Each chapter begins with a news report of a tragic accident — a minibus in Kenya that plunged into a river, or an ocean ferry that capsized — followed by Hoffman's attempt to experience it himself.
He flies from Havana, Cuba to Bogota, Colombia on the "notorious" Cubana Airlines, befriends commuters on the overstuffed trains of Mumbai and relies on the kindness of strangers in Kabul.
In "Grounded: A Down to Earth Journey Around the World," published this month by Penguin's Riverhead Books, Seth Stevenson recounts how he quit his job to spend six months circumnavigating the earth without ever boarding a plane.
Instead, he and his girlfriend take a container ship across the Atlantic, drive across the Australian outback, cycle through Vietnam and ride the Trans-Siberian rail.
"I thought it would be neat to go back to an earlier time and see what it was like when you had to wade through everything instead of flying 30,000 feet above it," Stevenson said. "It's real travel, it's an adventure."
Breaking out of a person's comfort zone and rejecting the idea of a standard two-week vacation are themes that run through all of the books.
"There is something to be said for just leaving the map and surrendering and just seeing where the boat takes you," said Hoffman. "I think we do way too little of that in our lives."
In "Three ways to Capsize a Boat," out in May from Broadway Books, Chris Stewart, a former drummer with the band Genesis, tells of a summer spent skippering a sailboat around the Greek islands — despite having only a vague idea of how to sail.

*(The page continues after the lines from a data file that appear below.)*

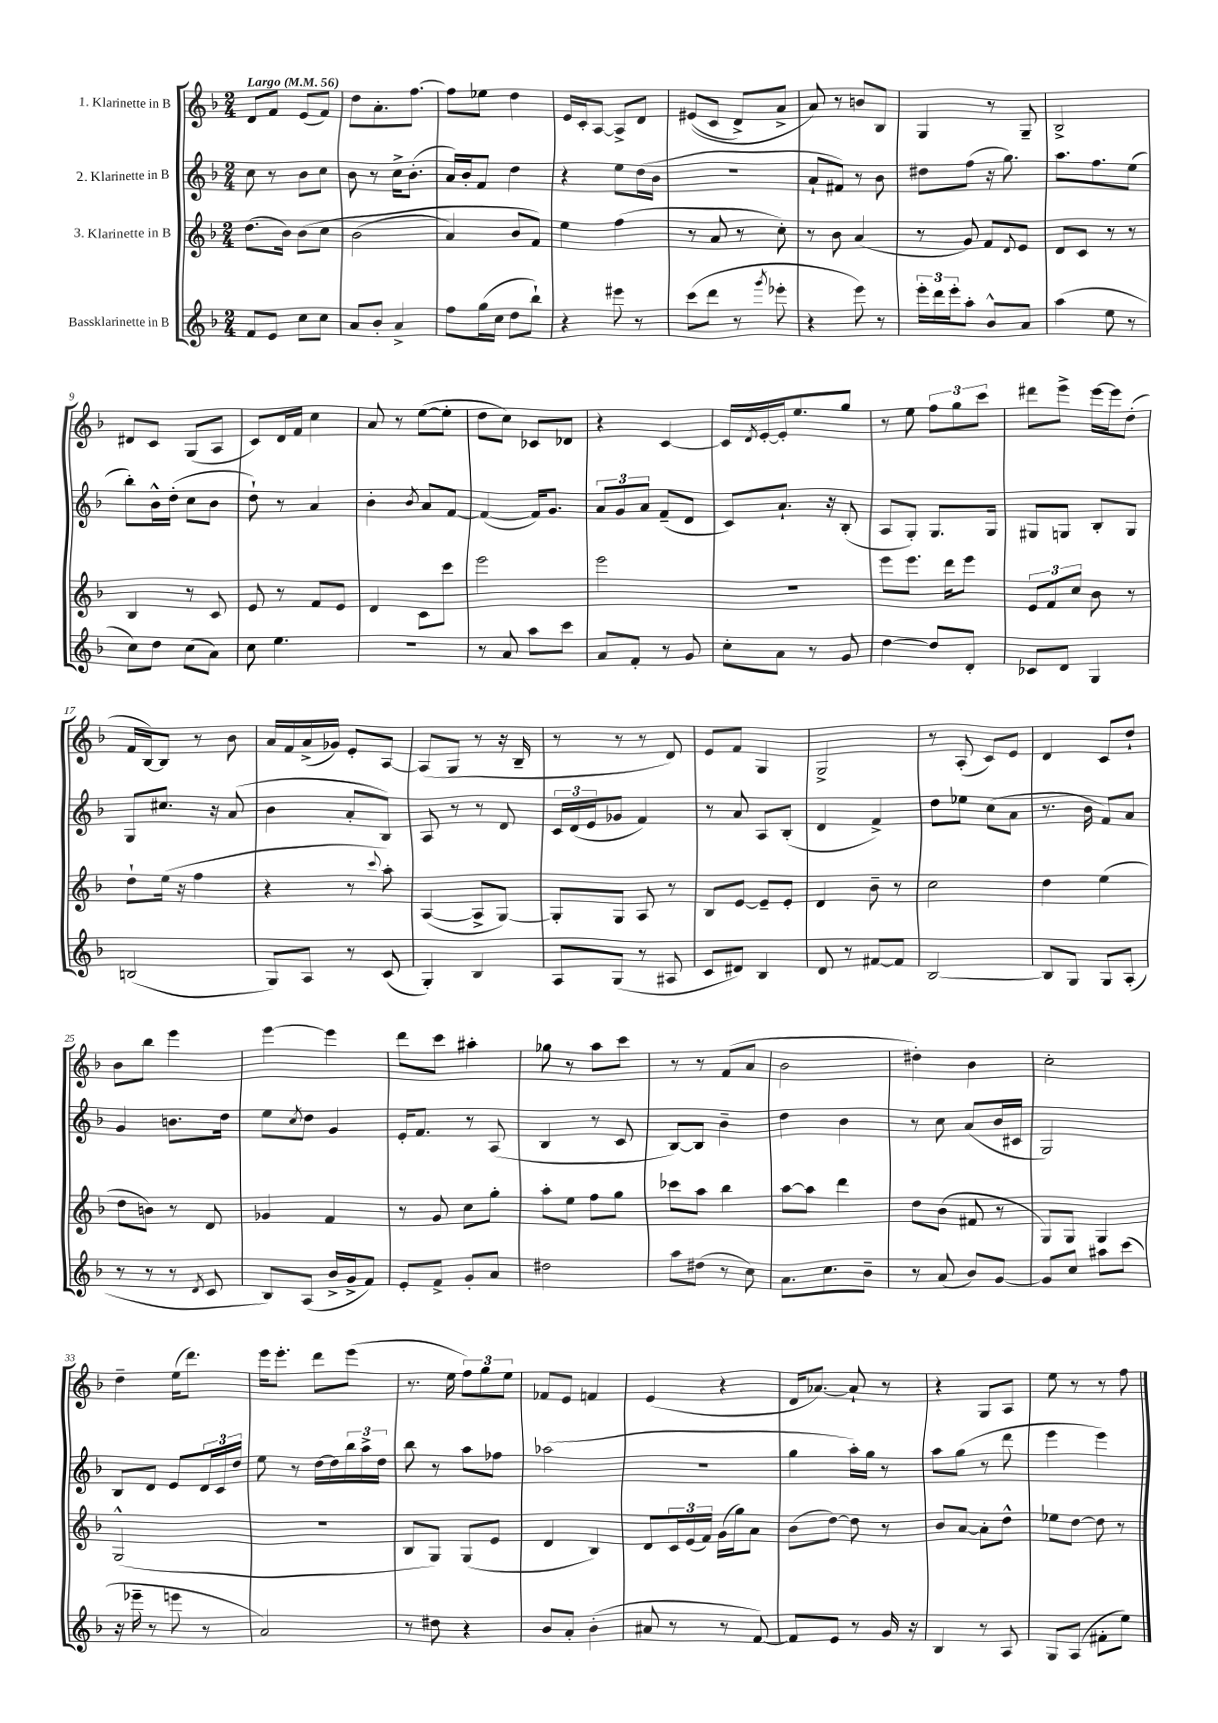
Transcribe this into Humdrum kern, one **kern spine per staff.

**kern	**kern	**kern	**kern
*staff4	*staff3	*staff2	*staff1
*clefG2	*clefG2	*clefG2	*clefG2
*k[b-]	*k[b-]	*k[b-]	*k[b-]
*M2/4	*M2/4	*M2/4	*M2/4
*MM56	*MM56	*MM56	*MM56
8f	(8.dd	8cc	8d
8e	.	8r	8f
.	16b-)	.	.
8cc	&(8b-	8b-	(8e
8cc	8cc	8cc	8f)
=	=	=	=
8a	(2b-	8b-	8dd
8b-'	.	8r	8.a'
4a^	.	16cc^	.
.	.	(8.b-'	[8.ff
=	=	=	=
8ff	4a)	16a)	8ff]
.	.	16b-'	.
(16gg	.	8f	8ee-
16cc	.	.	.
8dd	8b-	4dd	4dd
8bb-`)	8f&)	.	.
=	=	=	=
4r	4ee	4r	16e
.	.	.	16c'
.	.	.	[8A
8eee#	(4ff	8ee	8A^]
8r	.	(16dd	8d
.	.	16b-	.
=	=	=	=
(8ccc	8r	2r	&((8e#
8ddd	8a	.	8c
8r	8r	.	8d^)
8qggg	.	.	.
8eee-'	8cc')	.	8a^
=	=	=	=
4r	8r	8a`	8a&)
.	8b-	8f#)	8r
8eee)	(4a	8r	8b
8r	.	8b-	8B-
=	=	=	=
24eee'	8r	8dd#	4G
24ddd	.	.	.
24eee'	.	.	.
8aa'	8g)	(8ff	.
8b-^^	8f	16r	8r
.	.	8.gg)	.
.	8qqd	.	.
8a	8e	.	8G~
=	=	=	=
(4aa	8d	8.aa	2B-^
.	8c	.	.
.	.	8.ff	.
8ee	8r	.	.
8r	8r	(8ee	.
=	=	=	=
8cc)	4B-	8bb-')	8d#
8dd	.	16b-^^	8c
.	.	(16dd'	.
(8cc	8r	8cc	(8G
8a)	8c	8b-	8A
=	=	=	=
8cc	8e	8dd`)	8c)
4.ee	8r	8r	16d
.	.	.	16f
.	8f	4a	4cc
.	8e	.	.
=	=	=	=
2r	4d	4b-'	8a
.	.	.	8r
.	.	8qb-	.
.	8c	8a	([8ee
.	8ccc	[8f	8ee']
=	=	=	=
8r	2eee	(4f_	8dd
8a	.	.	8cc)
8aa	.	16f])	8c-
.	.	8.g	.
8ccc	.	.	8d-
=	=	=	=
8a	2eee	12a	4r
.	.	12g	.
8f'	.	.	.
.	.	12a	.
8r	.	(8f~	[4c
8g	.	8d	.
=	=	=	=
8cc'	2r	8c)	16c]
.	.	.	8qd
.	.	.	[16e'
8a	.	8.a`	16e']
.	.	.	8.ee
8r	.	.	.
.	.	16r	.
8g	.	(8B-'	8gg
=	=	=	=
[4dd	8eee	8A	8r
.	8.eee	8G')	8ee
8dd]	.	8.G	12ff
.	16ddd	.	.
.	.	.	12gg
8d'	8eee	.	.
.	.	.	12ccc
.	.	16G	.
=	=	=	=
8c-	12e	8G#	8ddd#
.	12f	.	.
8d	.	8G	8eee^
.	12cc	.	.
4G	8b-	8B-'	[16eee
.	.	.	16eee]
.	8r	8G	(8dd'
=	=	=	=
(2B	8dd`	8G	16f
.	.	.	[16B-)
.	(16ee	8.cc#	8B-]
.	16r	.	.
.	4ff	.	8r
.	.	16r	.
.	.	(8a	8b-
=	=	=	=
8G)	4r	4b-	16a
.	.	.	16f
8A	.	.	(16a^
.	.	.	16g-)
8r	8r	8a'	8e'
.	8qqccc	.	.
(8c	8aa')	8B-)	[8A
=	=	=	=
4G')	([4A	8A	(8A]
.	.	8r	8G
4B-	8A^]	8r	8r
.	[8G)	8d	16r
.	.	.	16B-~
=	=	=	=
8A	8G']	24c	8r
.	.	(24d	.
.	.	24e	.
(8G	8G	8g-	8r
8r	8A	4f)	8r
8A#	8r	.	8d)
=	=	=	=
8c	8B-	8r	8e
8d#)	[8e	8a	8f
4B-	8e~]	8A	4G
.	8e'	(8B-'	.
=	=	=	=
8d	4d	4d	2G^
8r	.	.	.
[8f#	8b-~	4f^)	.
8f#]	8r	.	.
=	=	=	=
[2B-	2cc	8dd	8r
.	.	8ee-	(8A'
.	.	(8cc	8c)
.	.	8a	8e
=	=	=	=
8B-]	4dd	8.r	4d
8G	.	.	.
.	.	16b-	.
8G	(4ee	8f)	8c
(8A'	.	8a	8dd`
=	=	=	=
8r	8dd	4g	8b-
8r	8b)	.	8bb-
8r	8r	8.b	4eee
8qd	.	.	.
8c	8d	.	.
.	.	16dd	.
=	=	=	=
8B-)	4g-	8ee	[4eee
.	.	8qcc	.
(8A	.	8dd	.
16b-^	4f	4g	4eee]
16g^	.	.	.
8f)	.	.	.
=	=	=	=
8e'	8r	16e'	8ddd
.	.	8.f	.
8f^	8g	.	8ccc
8g'	8cc	8r	4aa#'
8a	8gg'	(8A	.
=	=	=	=
2dd#	8aa'	4B-	8gg-
.	8ee	.	8r
.	8ff	8r	8aa
.	8gg	8c	8ccc
=	=	=	=
8aa	8ccc-	[8B-)	8r
(8dd#	8aa	8B-]	8r
8r	4bb-	4b-~	(8f
8cc)	.	.	8a
=	=	=	=
8.a	[8aa	4dd	2b-
.	8aa]	.	.
8.cc	.	.	.
.	4ddd	4b-	.
8b-~	.	.	.
=	=	=	=
8r	8dd	8r	4dd#')
(8a	(8b-	8cc	.
8b-)	8f#	(8a	4b-
[8g	8r	16b-	.
.	.	16c#	.
=	=	=	=
8g]	8G)	2G)	2cc'
8cc	8G	.	.
8aa#	4G	.	.
(8ccc	.	.	.
=	=	=	=
16r	(2G^^	8B-	4dd~
16eee-~	.	.	.
8r	.	8d	.
8eee	.	8e	(16ee
.	.	.	8.ddd)
8r	.	24d	.
.	.	24c	.
.	.	24dd	.
=	=	=	=
2a)	2r	8ee	16eee
.	.	.	8.eee'
.	.	8r	.
.	.	[16dd	8ddd
.	.	16dd]	.
.	.	24bb-	(8eee
.	.	24aa^	.
.	.	24dd	.
=	=	=	=
8r	8B-	8bb-	8.r
8dd#	8G)	8r	.
.	.	.	16ee
4r	(8G	8aa	12ff)
.	.	.	12gg
.	8e	8ff-	.
.	.	.	12ee
=	=	=	=
8b-	4d	(2aa-	8f-
8a'	.	.	8e
(4b-'	4B-)	.	4f
=	=	=	=
8a#	8d	2r	(4e
8r	24c	.	.
.	(24e	.	.
.	24f)	.	.
8r	(16g	.	4r
.	16gg)	.	.
[8f)	8a	.	.
=	=	=	=
8f]	(8b-	4gg	16d
.	.	.	[8.a-)
8e	[8dd)	.	.
8r	8dd]	16aa')	8a-`]
.	.	16gg	.
16g	8r	8r	8r
16r	.	.	.
=	=	=	=
4B-	8b-	8aa	4r
.	[8a	(8gg	.
8r	8a']	8r	8G
8A	8dd^^	8ddd	8A
=	=	=	=
8G	8ee-	4eee	8ee
(8A	[8dd	.	8r
8f#'	8dd]	4eee)	8r
8ee)	8r	.	8ff
==	==	==	==
*-	*-	*-	*-
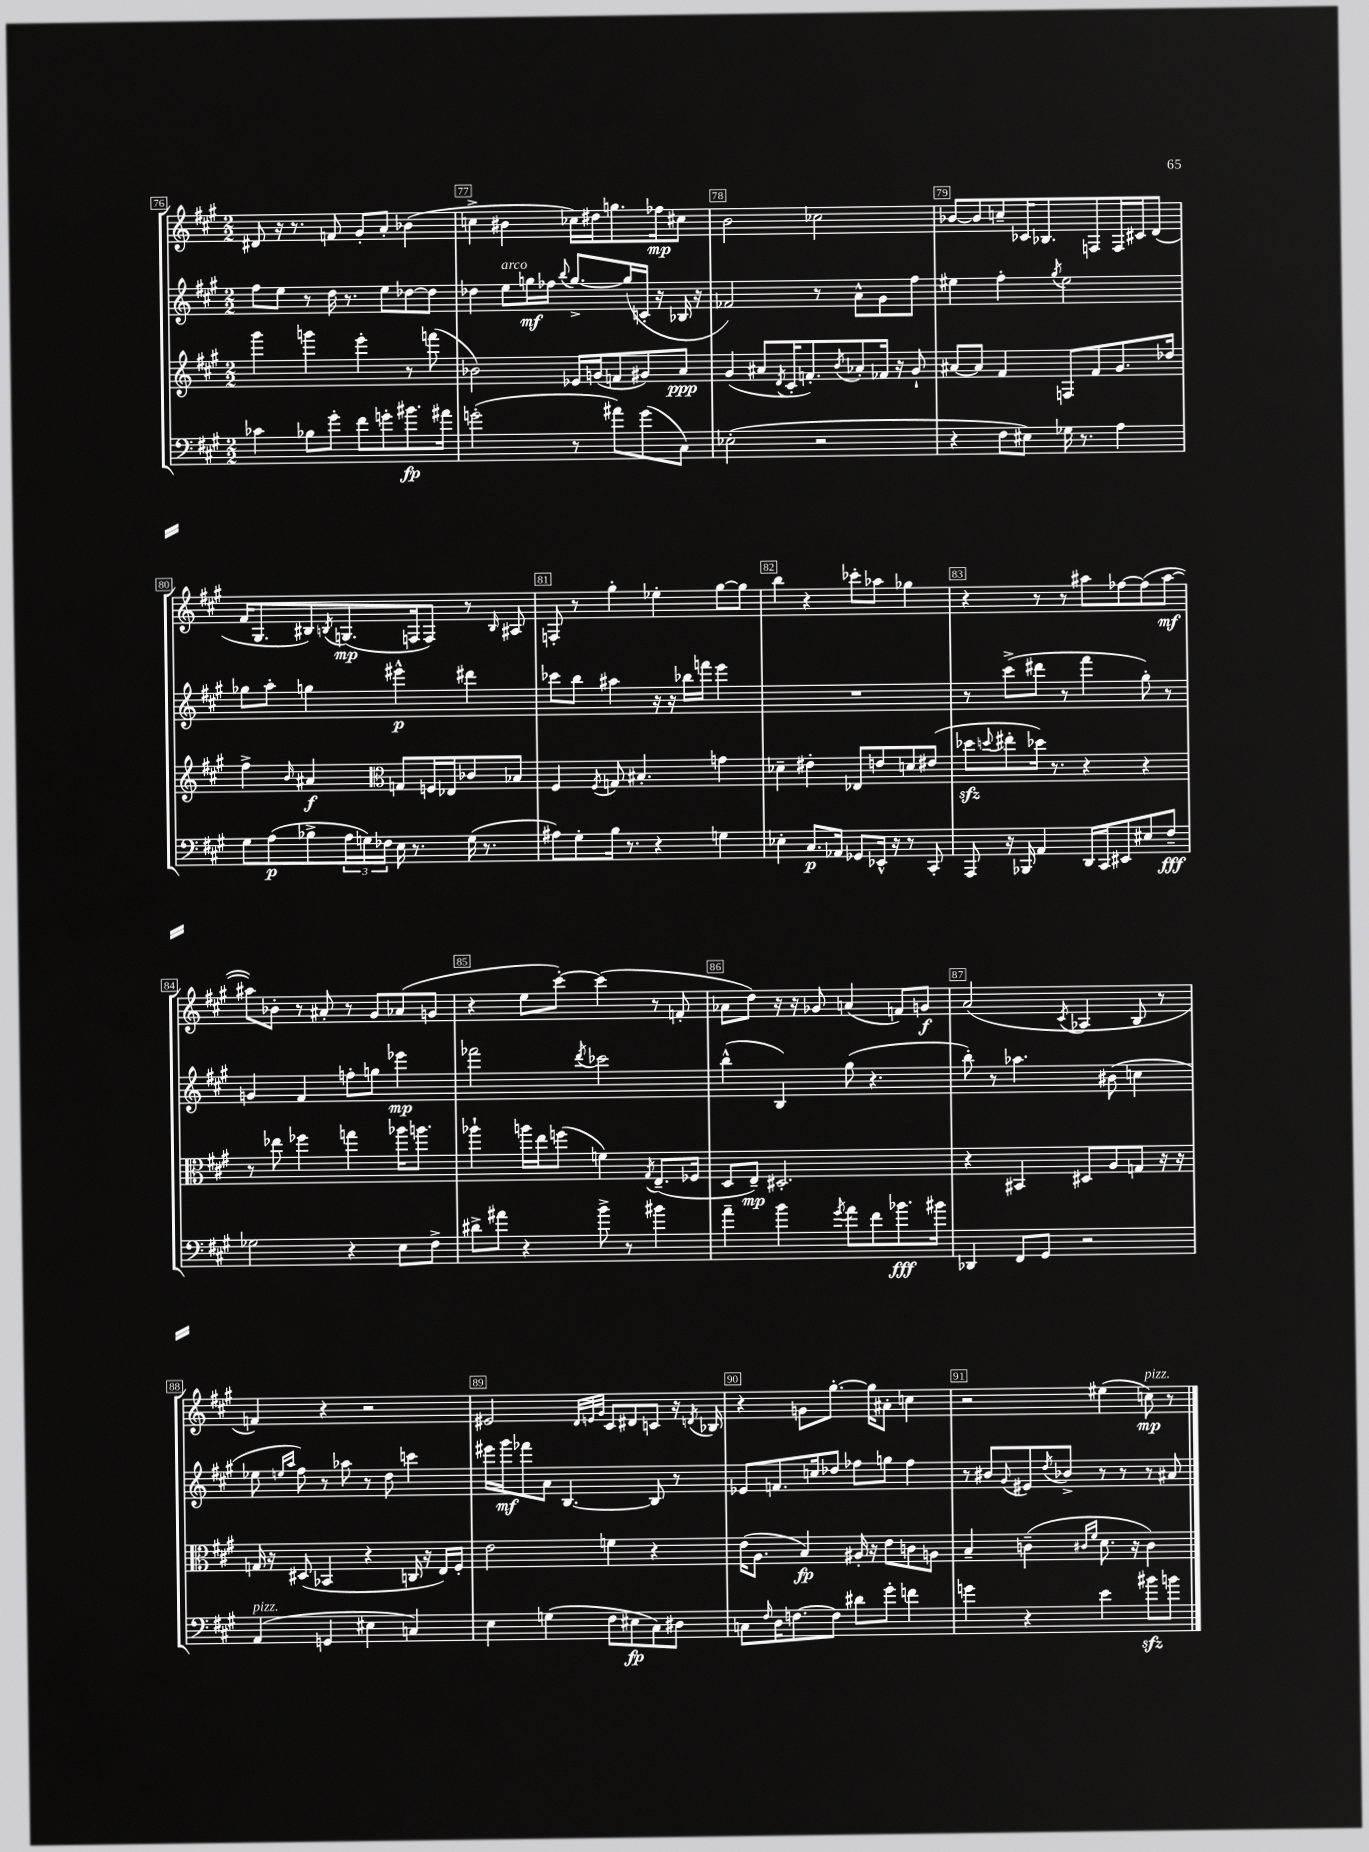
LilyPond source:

<<
\new StaffGroup <<
\new Staff = "s0" {
    \clef treble \key a \major \numericTimeSignature \time 2/2
    dis'8 r16 r8. f'8 gis'8-. a'8-. bes'4( |
    c''4-> bis'4 ces''16) dis''16 g''8. fes''16\mp cis''8 |
    b'2 ces''2 |
    bes'8~ bes'8 c''8-- ces'16 bes8. f8 f16 cis'16 d'8( |
    fis'16 gis8. bis8) \acciaccatura { b8 } g8.\mp( f16 f8) r8 \grace { b16 } ais8 |
    f8-. r8 gis''4-. ees''4-. gis''8~ gis''8 |
    b''4 r4 ces'''8-. aes''8 ges''4 |
    r4 r8 r8 ais''8 fes''8~ fes''8( ais''8~\mf |
    ais''8) bes'8-. r8 ais'8-. r8 gis'8 aes'8( g'8 |
    r4 e''8 cis'''8~-.) cis'''4( r8 f'8-. |
    aes'8 d''8) r16 r16 ges'8 a'4( f'8) g'8\f |
    a'2( \acciaccatura { cis'8 } aes4 b8 r8 |
    f'4) r4 r2 |
    eis'2 \grace { d'32 e'32 gis'32 } cis'8 dis'8 c'8 r16 \acciaccatura { d'8 } bes16 |
    r4 g'8 gis''8.~-. gis''16 ais'8-. c''4 |
    r2 eis''4( c''8\mp^\markup { \italic "pizz." }) r8 \bar "|." |
}
\new Staff = "s1" {
    \clef treble \key a \major \numericTimeSignature \time 2/2
    fis''8 e''8 r8 d''16 r8. e''8 des''8~ des''8 |
    des''4 e''8^\markup { \italic "arco" } g''16\mf fes''16 \appoggiatura { b''8 } g''8.~-> g''16( c'16-. r16 bes16 r16 |
    fes'2) r8 a'8-^ gis'8 fis''8 |
    eis''4 fis''4-. \acciaccatura { gis''8 } eis''2 |
    ges''8 a''8-. g''4 eis'''4-^\p dis'''4 |
    ces'''8 b''8 ais''4 r16 r16 bes''16 f'''16 e'''4 |
    R1 |
    r8 cis'''8->( dis'''8 r8 fis'''4 gis''8-.) r8 |
    g'4 fis'4 f''8-. g''8 ees'''4\mp |
    fes'''2 \acciaccatura { d'''8 } ces'''2 |
    b''4-^( b4) gis''8( r4. |
    b''8-.) r8 aes''4. bis'8( c''4 |
    ees''8 \grace { e''16 a''16 } fis''8) r8 aes''8 r8 d''8 c'''4 |
    eis'''16 gis'''16\mf fes'''8 a'8 b4.~ b8 r8 |
    ees'8 f'8. c''16 des''8 fes''8 g''8 fes''4 |
    r8 bis'8 \appoggiatura { gis'8 } eis'8 \acciaccatura { d''8 } bes'8-> r8 r8 r8 ais'8 \bar "|." |
}
\new Staff = "s2" {
    \clef treble \key a \major \numericTimeSignature \time 2/2
    gis'''4 g'''4 e'''4-. r8 f'''8( |
    bes'2) ees'16 g'16( f'8 gis'8) a'8\ppp |
    gis'4( ais'8 \acciaccatura { d'8 } cis'16-. f'8.-.) \acciaccatura { b'8 } aes'8-. fes'16 r16 gis'8-! |
    ais'8~ ais'8 fis'4 f8 fis'8 gis'8. des''16 |
    fis''4-> \grace { b'16 } ais'4\f \clef alto g8 f16 ees16 ces'8 bes8 |
    fis4 \acciaccatura { fis8 } g8 bis4.-. g'4 |
    des'4-- eis'4-. ees8 e'8 d'8 eis'8( |
    des''8\sfz \appoggiatura { d''8 } eis''8-. des''16) r8. r4 r4 |
    r8 ees''8 fes''4 g''4 aes''16 a''8. |
    aes''4-! a''16 e''16 f''8( f'4) \acciaccatura { gis8 } e8.--( fes16 |
    d8 e8--\mp) dis2.-. |
    r4 bis,4 dis8 a8 g8 r16 r16 |
    g16 r16 dis8( bes,4 r4 c16 r16 e16) fis16-. |
    e'2 f'4 r4 |
    e'16( a8. b4\fp) ais16-. r16 e'8 c'8 a8 |
    b4-- c'4--( \grace { cis'16 fis'16 } d'8. r16 cis'4) \bar "|." |
}
\new Staff = "s3" {
    \clef bass \key a \major \numericTimeSignature \time 2/2
    ces'4 bes8 gis'8-. fis'8 g'8-. bis'8.\fp ais'16 |
    g'2-.( r8 ais'8) g'8( cis8) |
    ees2-.( r2 |
    r4 fis8 eis8) ges16 r8. a4 |
    gis8 a8\p( bes8-> \tuplet 3/2 { a16 g16) fes16 } e16 r8. g16( r8. |
    ais8) gis8-. b16 r8. r4 g4 |
    ees4-. cis8.\p aes,16 ges,8 ees,16-^ r16 r8 cis,8-. |
    a,,8 r16 bes,,16 a,4 d,16 cis,16 eis,8 eis8 fis8--\fff |
    ges2 r4 e8 fis8-> |
    dis'8-> ais'8 r4 b'8-> r8 bis'4 |
    a'4-- b'4 \acciaccatura { gis'8 } a'8 fis'8 bes'8.\fff bis'16 |
    des,4 fis,8 gis,8 r2 |
    a,4^\markup { \italic "pizz." }( g,4 eis4 c4) |
    e4 g4( fis8 eis8\fp cis8) dis8 |
    c8 \grace { fis16 } d16 f8.~ f8 dis'8 gis'8-. f'4 |
    g'4 r4 e'4 bis'8\sfz b'8 \bar "|." |
}
>>
>>
\layout { \context { \Score currentBarNumber = #76 \override BarNumber.break-visibility = ##(#f #t #t) barNumberVisibility = #all-bar-numbers-visible \override BarNumber.stencil = #(make-stencil-boxer 0.1 0.3 ly:text-interface::print) } }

And in "The Titanic Awards: Celebrating the Worst of Travel," out in May from Penguin's Perigee Books, Doug Lansky offers "a coping tool" for voyagers who had travel experiences awful enough to make for great stories.
"I'd do it all again," Hoffman said of his journey.
Though he added: "Obviously I would have felt differently if a ferry had sunk or a plane I had been on crashed."